Thomsen Helene B, Jakobsen Mike M, Hecht-Pedersen Nikolaj, Jensen Morten Hasselstrøm, Kronborg Thomas
Department of Health Science and Technology, Aalborg University, Gistrup, Denmark.
Data Science, Novo Nordisk A/S, Søborg, Denmark.
J Diabetes Sci Technol. 2025 May;19(3):722-728. doi: 10.1177/19322968231215324. Epub 2023 Nov 28.
Hypoglycemia is common in insulin-treated type 2 diabetes (T2D) patients, which can lead to decreased quality of life or premature death. Deep learning models offer promise of accurate predictions, but data scarcity poses a challenge. This study aims to develop a deep learning model utilizing transfer learning to predict hypoglycemia.
Continuous glucose monitoring (CGM) data from 226 patients with type 1 diabetes (T1D) and 180 patients with T2D were utilized. Data were structured into one-hour samples and labeled as hypoglycemia or not depending on whether three consecutive CGM values were below 3.9 [mmol/L] (70 mg/dL) one hour after the sample.

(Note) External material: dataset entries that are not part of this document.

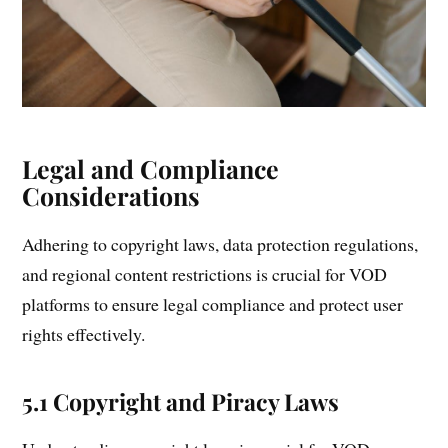
Legal and Compliance
Considerations
Adhering to copyright laws, data protection regulations,
and regional content restrictions is crucial for VOD
platforms to ensure legal compliance and protect user
rights effectively.
5.1 Copyright and Piracy Laws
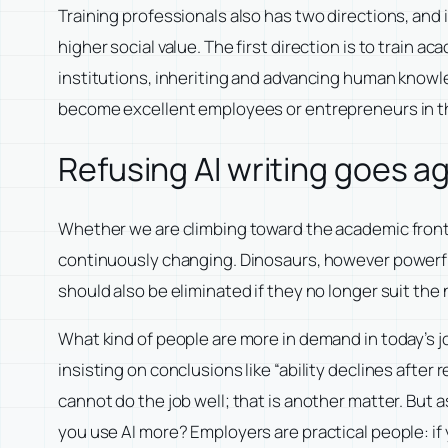
Training professionals also has two directions, an
higher social value. The first direction is to train a
institutions, inheriting and advancing human knowled
become excellent employees or entrepreneurs in the
Refusing AI writing goes a
Whether we are climbing toward the academic frontie
continuously changing. Dinosaurs, however powerf
should also be eliminated if they no longer suit th
What kind of people are more in demand in today’s jo
insisting on conclusions like “ability declines after
cannot do the job well; that is another matter. But
you use AI more? Employers are practical people: if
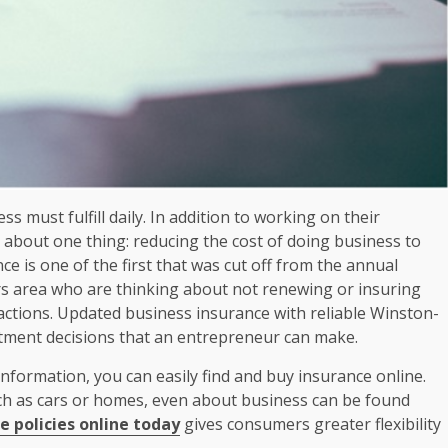
s must fulfill daily. In addition to working on their
 about one thing: reducing the cost of doing business to
ce is one of the first that was cut off from the annual
rs area who are thinking about not renewing or insuring
 actions. Updated business insurance with reliable Winston-
estment decisions that an entrepreneur can make.
information, you can easily find and buy insurance online.
h as cars or homes, even about business can be found
 policies online today
gives consumers greater flexibility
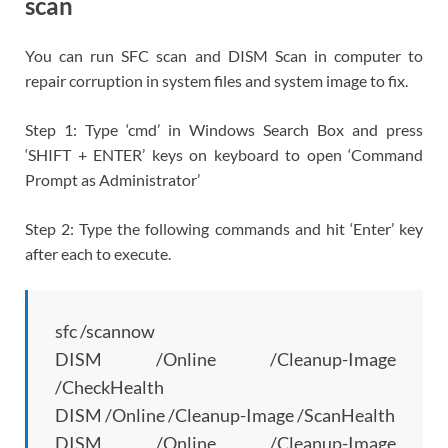
scan
You can run SFC scan and DISM Scan in computer to
repair corruption in system files and system image to fix.
Step 1: Type ‘cmd’ in Windows Search Box and press
‘SHIFT + ENTER’ keys on keyboard to open ‘Command
Prompt as Administrator’
Step 2: Type the following commands and hit ‘Enter’ key
after each to execute.
sfc /scannow
DISM /Online /Cleanup-Image
/CheckHealth
DISM /Online /Cleanup-Image /ScanHealth
DISM /Online /Cleanup-Image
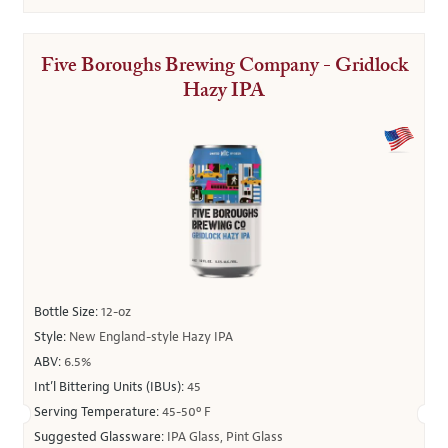
Five Boroughs Brewing Company - Gridlock
Hazy IPA
Bottle Size:
12-oz
Style:
New England-style Hazy IPA
ABV:
6.5%
Int’l Bittering Units (IBUs):
45
Serving Temperature:
45-50º F
Suggested Glassware:
IPA Glass, Pint Glass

A convolutional neural network (CNN) was pre-trained with the T1D data set and subsequently fitted using a T2D data set, all while being optimized toward maximizing the area under the receiver operating characteristics curve (AUC) value, and it was externally validated on a separate T2D data set.

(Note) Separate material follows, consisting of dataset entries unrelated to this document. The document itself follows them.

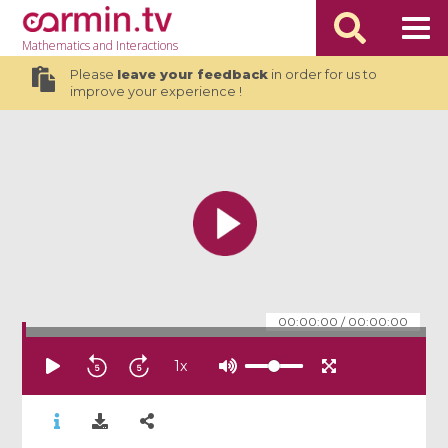
Mathematics
and Interactions
Please
leave your feedback
in order for us to
improve your experience !
00:00:00
/
00:00:00
1
x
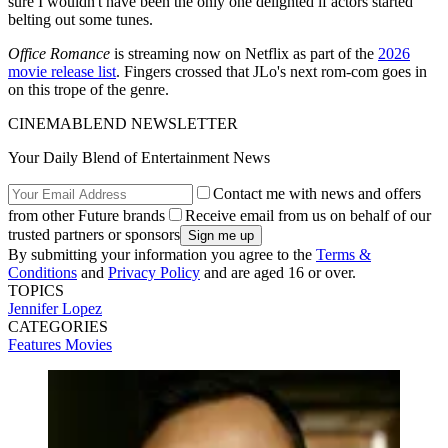
sure I wouldn't have been the only one delighted if actors started
belting out some tunes.
Office Romance
is streaming now on Netflix as part of the
2026
movie release list
. Fingers crossed that JLo's next rom-com goes in
on this trope of the genre.
CINEMABLEND NEWSLETTER
Your Daily Blend of Entertainment News
Contact me with news and offers
from other Future brands
Receive email from us on behalf of our
trusted partners or sponsors
By submitting your information you agree to the
Terms &
Conditions
and
Privacy Policy
and are aged 16 or over.
TOPICS
Jennifer Lopez
CATEGORIES
Features
Movies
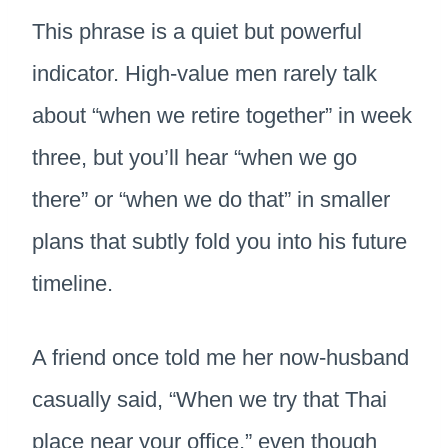
This phrase is a quiet but powerful
indicator. High-value men rarely talk
about “when we retire together” in week
three, but you’ll hear “when we go
there” or “when we do that” in smaller
plans that subtly fold you into his future
timeline.
A friend once told me her now-husband
casually said, “When we try that Thai
place near your office,” even though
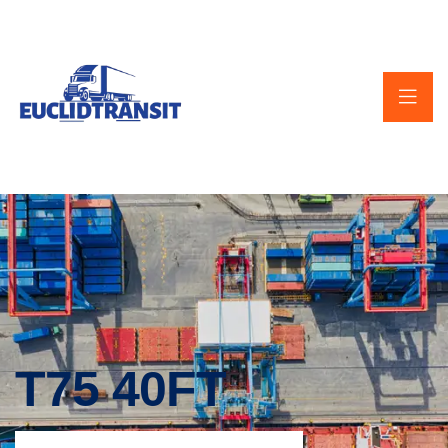
T75 40FT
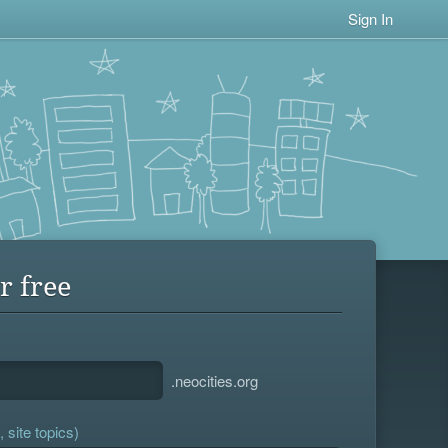
Sign In
r free
.neocities.org
 site topics)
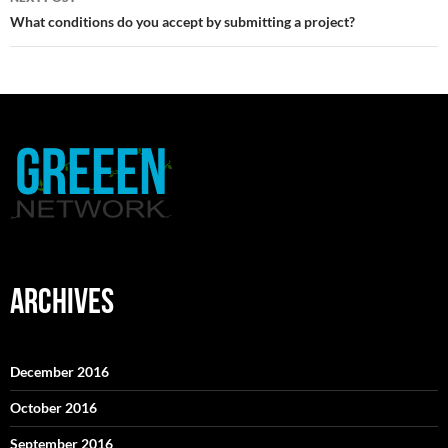
What conditions do you accept by submitting a project?
ARCHIVES
December 2016
October 2016
September 2016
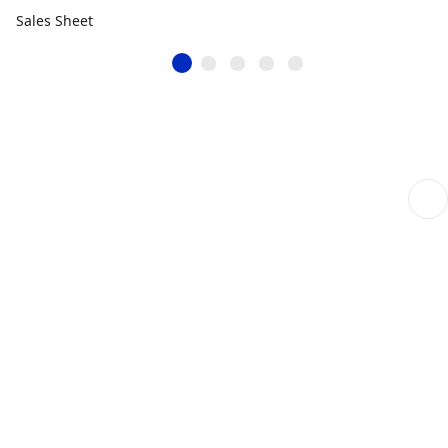
Sales Sheet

The developed model was externally validated with 334 711 one-hour CGM samples, of which 15 695 (4.69%) were labeled as hypoglycemic. The model achieved an AUC of 0.941 and a positive predictive value of 40.49% at a specificity of 95% and a sensitivity of 69.16%.
The transfer learned CNN model showed promising performance in predicting hypoglycemic episodes and with slightly better results than a non-transfer learned CNN model.
低血糖在接受胰岛素治疗的2型糖尿病(T2D)患者中很常见,这可能导致生活质量下降或过早死亡。深度学习模型有望实现准确预测,但数据稀缺构成了一项挑战。本研究旨在开发一种利用迁移学习来预测低血糖的深度学习模型。
利用了来自226例1型糖尿病(T1D)患者和180例T2D患者的连续血糖监测(CGM)数据。数据被整理成一小时的样本,并根据样本后一小时内连续三个CGM值是否低于3.9[mmol/L](70mg/dL)标记为是否发生低血糖。一个卷积神经网络(CNN)先用T1D数据集进行预训练,随后用T2D数据集进行拟合,同时朝着最大化受试者工作特征曲线(AUC)值进行优化,并在一个单独的T2D数据集上进行外部验证。
所开发的模型用334711个一小时的CGM样本进行了外部验证,其中15695个(4.69%)被标记为低血糖。该模型在特异性为95%、敏感性为69.16%时,AUC为0.941,阳性预测值为40.49%。
迁移学习的CNN模型在预测低血糖发作方面表现出了有前景的性能,且结果略优于非迁移学习的CNN模型。